What the task requires:
Output each record below exactly, leaving any picture out of the copy.

Records:
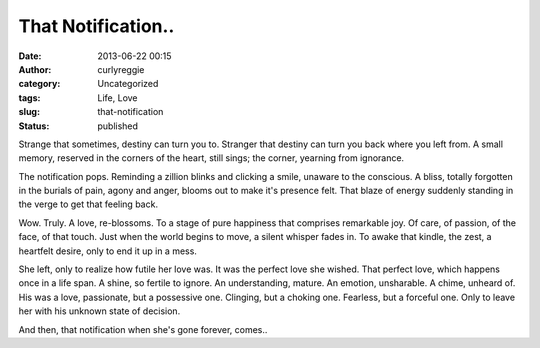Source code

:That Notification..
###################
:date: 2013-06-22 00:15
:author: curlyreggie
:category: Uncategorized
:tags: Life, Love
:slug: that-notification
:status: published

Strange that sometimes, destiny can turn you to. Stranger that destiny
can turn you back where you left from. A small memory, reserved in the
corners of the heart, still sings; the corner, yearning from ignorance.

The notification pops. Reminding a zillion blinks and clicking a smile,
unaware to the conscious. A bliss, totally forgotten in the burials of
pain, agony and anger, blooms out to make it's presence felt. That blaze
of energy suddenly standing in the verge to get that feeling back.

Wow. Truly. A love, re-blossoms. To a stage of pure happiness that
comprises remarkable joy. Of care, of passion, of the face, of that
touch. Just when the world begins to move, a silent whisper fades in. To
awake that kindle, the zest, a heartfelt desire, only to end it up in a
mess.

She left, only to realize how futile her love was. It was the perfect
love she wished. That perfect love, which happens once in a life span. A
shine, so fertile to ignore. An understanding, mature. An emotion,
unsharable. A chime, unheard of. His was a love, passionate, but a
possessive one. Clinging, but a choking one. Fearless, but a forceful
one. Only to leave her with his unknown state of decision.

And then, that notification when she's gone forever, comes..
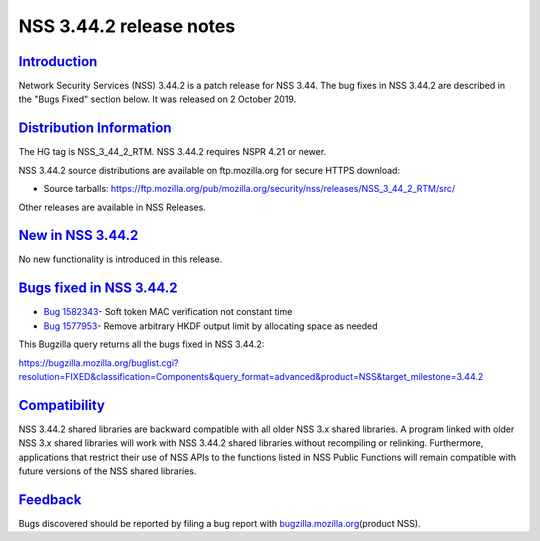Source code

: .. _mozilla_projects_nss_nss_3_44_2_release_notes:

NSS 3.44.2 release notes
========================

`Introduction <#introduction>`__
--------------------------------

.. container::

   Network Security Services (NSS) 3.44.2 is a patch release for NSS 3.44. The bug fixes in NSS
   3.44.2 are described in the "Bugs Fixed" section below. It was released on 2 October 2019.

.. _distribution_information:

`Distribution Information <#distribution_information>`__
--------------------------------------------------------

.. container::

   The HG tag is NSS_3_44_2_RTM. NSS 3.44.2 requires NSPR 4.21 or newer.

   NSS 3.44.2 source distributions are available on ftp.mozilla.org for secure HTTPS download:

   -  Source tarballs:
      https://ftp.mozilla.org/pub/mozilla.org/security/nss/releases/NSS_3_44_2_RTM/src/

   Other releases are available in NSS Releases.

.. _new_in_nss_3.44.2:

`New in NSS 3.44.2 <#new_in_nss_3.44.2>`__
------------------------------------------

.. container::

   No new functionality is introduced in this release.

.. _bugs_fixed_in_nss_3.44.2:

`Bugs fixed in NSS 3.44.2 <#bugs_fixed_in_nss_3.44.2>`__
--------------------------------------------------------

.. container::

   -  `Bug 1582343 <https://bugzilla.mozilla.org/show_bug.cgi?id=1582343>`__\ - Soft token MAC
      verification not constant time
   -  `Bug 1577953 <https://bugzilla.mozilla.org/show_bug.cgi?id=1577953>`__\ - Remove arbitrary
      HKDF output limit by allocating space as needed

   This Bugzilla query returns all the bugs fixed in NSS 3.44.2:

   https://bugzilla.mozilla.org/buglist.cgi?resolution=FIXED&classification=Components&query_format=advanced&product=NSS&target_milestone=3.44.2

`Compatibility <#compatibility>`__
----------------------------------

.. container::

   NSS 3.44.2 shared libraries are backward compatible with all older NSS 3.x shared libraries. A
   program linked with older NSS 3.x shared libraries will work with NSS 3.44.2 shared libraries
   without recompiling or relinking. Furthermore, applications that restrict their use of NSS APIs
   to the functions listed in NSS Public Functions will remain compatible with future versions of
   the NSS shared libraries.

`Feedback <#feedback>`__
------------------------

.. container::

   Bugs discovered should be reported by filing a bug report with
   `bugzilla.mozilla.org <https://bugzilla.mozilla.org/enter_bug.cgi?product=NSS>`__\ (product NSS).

Solution to the problem:
Source code

:That Notification..
###################
:date: 2013-06-22 00:15
:author: curlyreggie
:category: Uncategorized
:tags: Life, Love
:slug: that-notification
:status: published

Strange that sometimes, destiny can turn you to. Stranger that destiny
can turn you back where you left from. A small memory, reserved in the
corners of the heart, still sings; the corner, yearning from ignorance.

The notification pops. Reminding a zillion blinks and clicking a smile,
unaware to the conscious. A bliss, totally forgotten in the burials of
pain, agony and anger, blooms out to make it's presence felt. That blaze
of energy suddenly standing in the verge to get that feeling back.

Wow. Truly. A love, re-blossoms. To a stage of pure happiness that
comprises remarkable joy. Of care, of passion, of the face, of that
touch. Just when the world begins to move, a silent whisper fades in. To
awake that kindle, the zest, a heartfelt desire, only to end it up in a
mess.

She left, only to realize how futile her love was. It was the perfect
love she wished. That perfect love, which happens once in a life span. A
shine, so fertile to ignore. An understanding, mature. An emotion,
unsharable. A chime, unheard of. His was a love, passionate, but a
possessive one. Clinging, but a choking one. Fearless, but a forceful
one. Only to leave her with his unknown state of decision.

And then, that notification when she's gone forever, comes..
Source code

: .. _mozilla_projects_nss_nss_3_44_2_release_notes:

NSS 3.44.2 release notes
========================

`Introduction <#introduction>`__
--------------------------------

.. container::

   Network Security Services (NSS) 3.44.2 is a patch release for NSS 3.44. The bug fixes in NSS
   3.44.2 are described in the "Bugs Fixed" section below. It was released on 2 October 2019.

.. _distribution_information:

`Distribution Information <#distribution_information>`__
--------------------------------------------------------

.. container::

   The HG tag is NSS_3_44_2_RTM. NSS 3.44.2 requires NSPR 4.21 or newer.

   NSS 3.44.2 source distributions are available on ftp.mozilla.org for secure HTTPS download:

   -  Source tarballs:
      https://ftp.mozilla.org/pub/mozilla.org/security/nss/releases/NSS_3_44_2_RTM/src/

   Other releases are available in NSS Releases.

.. _new_in_nss_3.44.2:

`New in NSS 3.44.2 <#new_in_nss_3.44.2>`__
------------------------------------------

.. container::

   No new functionality is introduced in this release.

.. _bugs_fixed_in_nss_3.44.2:

`Bugs fixed in NSS 3.44.2 <#bugs_fixed_in_nss_3.44.2>`__
--------------------------------------------------------

.. container::

   -  `Bug 1582343 <https://bugzilla.mozilla.org/show_bug.cgi?id=1582343>`__\ - Soft token MAC
      verification not constant time
   -  `Bug 1577953 <https://bugzilla.mozilla.org/show_bug.cgi?id=1577953>`__\ - Remove arbitrary
      HKDF output limit by allocating space as needed

   This Bugzilla query returns all the bugs fixed in NSS 3.44.2:

   https://bugzilla.mozilla.org/buglist.cgi?resolution=FIXED&classification=Components&query_format=advanced&product=NSS&target_milestone=3.44.2

`Compatibility <#compatibility>`__
----------------------------------

.. container::

   NSS 3.44.2 shared libraries are backward compatible with all older NSS 3.x shared libraries. A
   program linked with older NSS 3.x shared libraries will work with NSS 3.44.2 shared libraries
   without recompiling or relinking. Furthermore, applications that restrict their use of NSS APIs
   to the functions listed in NSS Public Functions will remain compatible with future versions of
   the NSS shared libraries.

`Feedback <#feedback>`__
------------------------

.. container::

   Bugs discovered should be reported by filing a bug report with
   `bugzilla.mozilla.org <https://bugzilla.mozilla.org/enter_bug.cgi?product=NSS>`__\ (product NSS).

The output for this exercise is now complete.